A thesaurus would then be printed, giving instructions as to which descriptors to use when indexing and searching. Links are made between descriptors and corresponding non-descriptors, to help unfamiliar indexers or searchers to find the appropriate descriptor. These links are typically displayed using the symbols "USE" and "UF". "UF" stands for "used for" and "USE" stands for use. For example, our thesaurus would be printed as follows:

Animals
  UF Fauna

Fauna
  USE Animals

Flora
  USE Plants

Plants
  UF Flora

The symbol "USE" is really an instruction: if you've found "Fauna", you should USE "Animals" instead.

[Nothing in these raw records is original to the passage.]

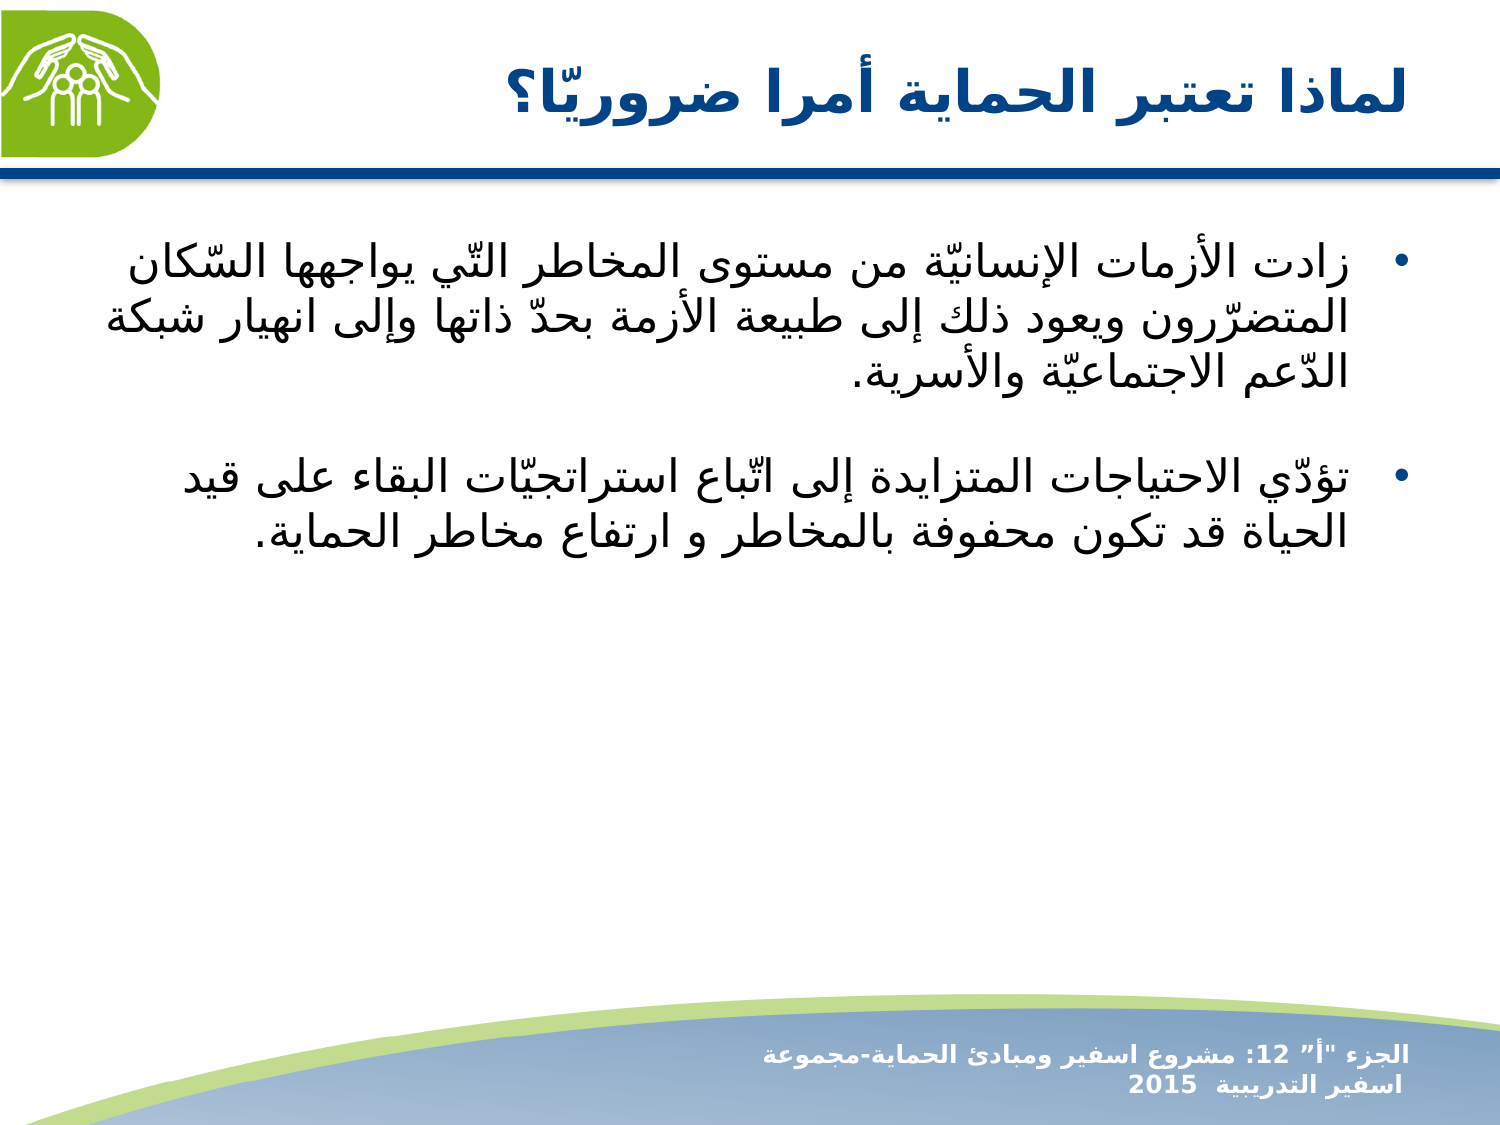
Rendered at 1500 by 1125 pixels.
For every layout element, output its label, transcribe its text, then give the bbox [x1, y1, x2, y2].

picture [0, 9, 75, 158]
list زادت الأزمات الإنسانيّة من مستوى المخاطر التّي يواجهها السّكان المتضرّرون ويعود ذلك إلى طبيعة الأزمة بحدّ ذاتها وإلى انهيار شبكة الدّعم الاجتماعيّة والأسرية. تؤدّي الاحتياجات المتزايدة إلى اتّباع استراتجيّات البقاء على قيد الحياة قد تكون محفوفة بالمخاطر و ارتفاع مخاطر الحماية. [75, 224, 1425, 1010]
title لماذا تعتبر الحماية أمرا ضروريّا؟ [75, 0, 1425, 178]
picture [0, 992, 1500, 1125]
footer الجزء "أ” 12: مشروع اسفير ومبادئ الحماية-مجموعة اسفير التدريبية 2015 [679, 1038, 1425, 1099]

This pattern doesn't present any problems when it comes to representation in RDF. Each descriptor is mapped to a preferred lexical label of a concept, and each non-descriptor is mapped to an alternative lexical label of a concept, for example:

ex:a rdf:type skos:Concept;
  skos:prefLabel "Animals"@en;
  skos:altLabel "Fauna"@en.

ex:b rdf:type skos:Concept;
  skos:prefLabel "Plants"@en;
  skos:altLabel "Flora"@en.

It is easy to see that the original thesaurus layout can be generated from the RDF graph given above.

USE X + Y

Normally in a thesaurus, every non-descriptor points to one and only one descriptor, as shown in the example above. However, the ISO 2788 standard also allows instructions of the form "USE X + Y". For example:

Road safety
  USE Road transport + Safety

Road transport
  UF+ Road safety

Safety
  UF+ Road safety

This should be read as an instruction to the indexer to enter two values into the Subject field on a card, for example:

Title:

The Highway Code

Subject:

Road transport; Safety

This should be read as an instruction to the searcher to cross-reference the subject index entries for "Road transport" and "Safety".

Note the "UF+" symbol also, indicating for example that "Safety" (plus something else) is used for "Road safety".

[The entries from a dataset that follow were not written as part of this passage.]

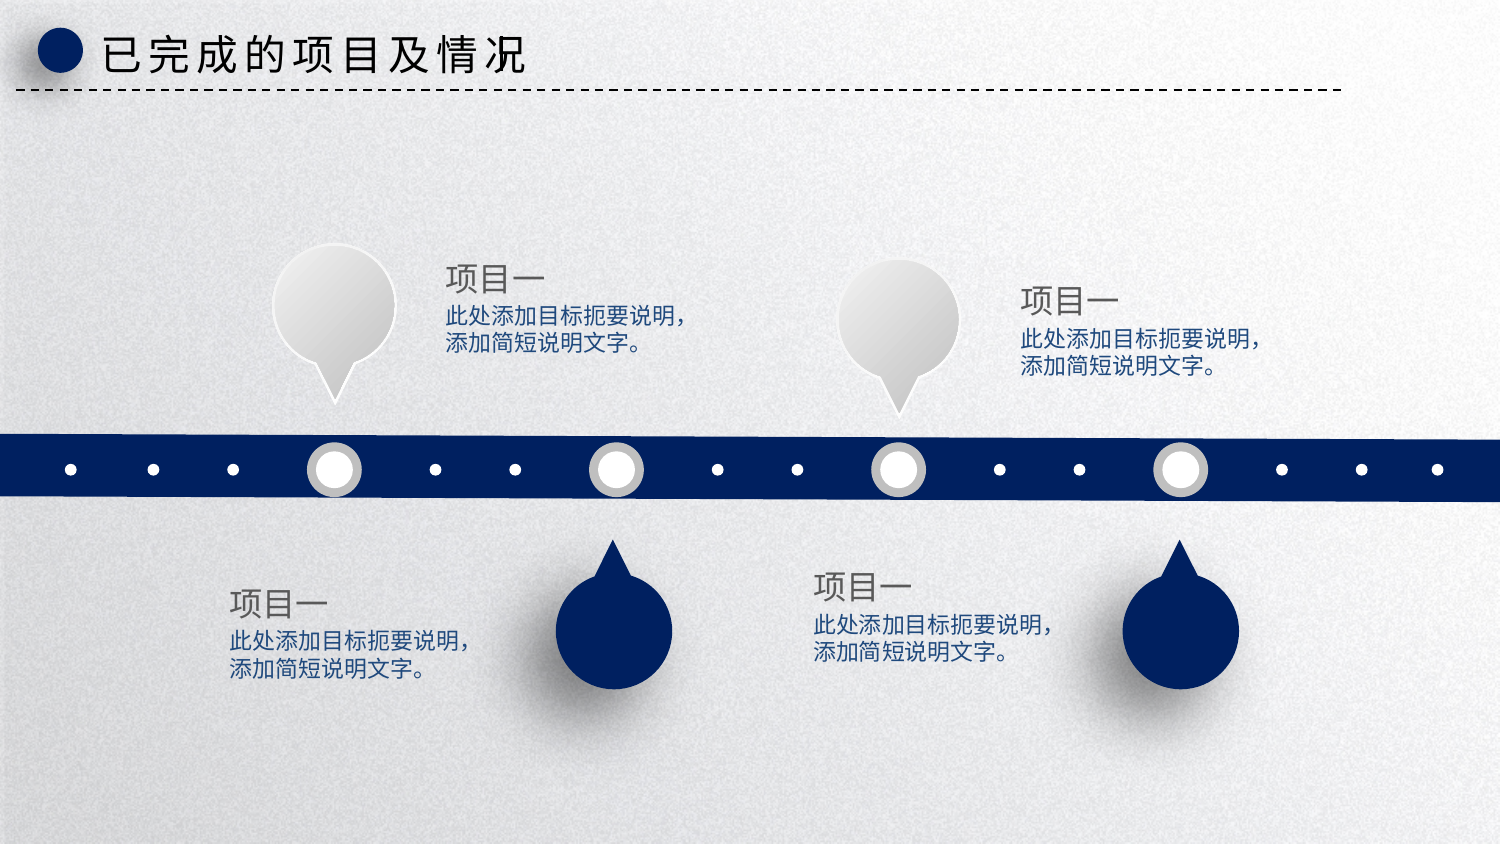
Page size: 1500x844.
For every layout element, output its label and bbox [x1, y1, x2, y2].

text_box [870, 442, 927, 498]
text_box [932, 464, 1148, 472]
picture [0, 472, 1500, 844]
text_box [648, 464, 865, 472]
text_box [0, 464, 301, 472]
text_box [588, 442, 645, 498]
text_box [836, 257, 962, 420]
text_box [1153, 442, 1209, 498]
text_box [306, 442, 362, 498]
picture [0, 0, 1500, 464]
text_box [271, 243, 397, 406]
text_box [368, 464, 583, 472]
text_box [1212, 464, 1500, 472]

This pattern is part of the ISO 2788 standard, and has significant usage. For these reasons, SKOS should provide a standard way for representing it in RDF. However, mapping this pattern to an RDF representation is not straightforward.

One possibility would be to map the non-descriptor to an alternative label of two concepts, for example:

ex:c rdf:type skos:Concept;
  skos:prefLabel "Road transport"@en;
  skos:altLabel "Road safety"@en.

ex:d rdf:type skos:Concept;
  skos:prefLabel "Safety"@en;
  skos:altLabel "Road safety"@en.

Although it is possible to generate the original thesaurus layout from this graph, the fact that two concepts share an alternative label may not always indicate the USE X + Y pattern. In other words, the graph above may be ambiguous, and an assumption has to be made in order to generate the thesaurus layout which may not be generally applicable. This becomes apparent in the section below.

USE X OR Y

Some thesauri include instructions of the form "USE X OR Y". For example:

grinding house
  UFO grinding mill
  SN A place where material is crushed.

grindery
  UFO grinding mill
  SN A place where metal objects are sharpened.

grinding mill
  USE grinding house OR grindery
  SN Use "grinding house" for a place material is crushed and "grindery" for a place where metal objects are sharpened.

Note also the "UFO" symbol, indicating for example that "grindery" (or something else) is used for "grinding mill".

This is a real example, taken from one of the English Heritage thesauri. However, note that this pattern is not recommended in the ISO 2788 thesaurus standard nor in BS 8723.

As with the previous section, the natural thing to do when creating an RDF representation would be to map the non-descriptor "grinding mill" to an alternative label of two concepts, e.g.:

eg:e rdf:type skos:Concept;
  skos:prefLabel "grinding house"@en;
  skos:altLabel "grinding mill"@en.

eg:f rdf:type skos:Concept;
  skos:prefLabel "grindery"@en;
  skos:altLabel "grinding mill"@en.

It is possible to generate the original thesaurus layout from this graph. However, this time a different assumption has to be made in order to generate the thesaurus layout. We have used the same RDF pattern to represent two different thesaurus patterns, i.e. we have an ambiguity.


Representing these three thesaurus patterns (USE X, USE X + Y, USE X OR Y) without ambiguity is the fundamental issue that this document raises.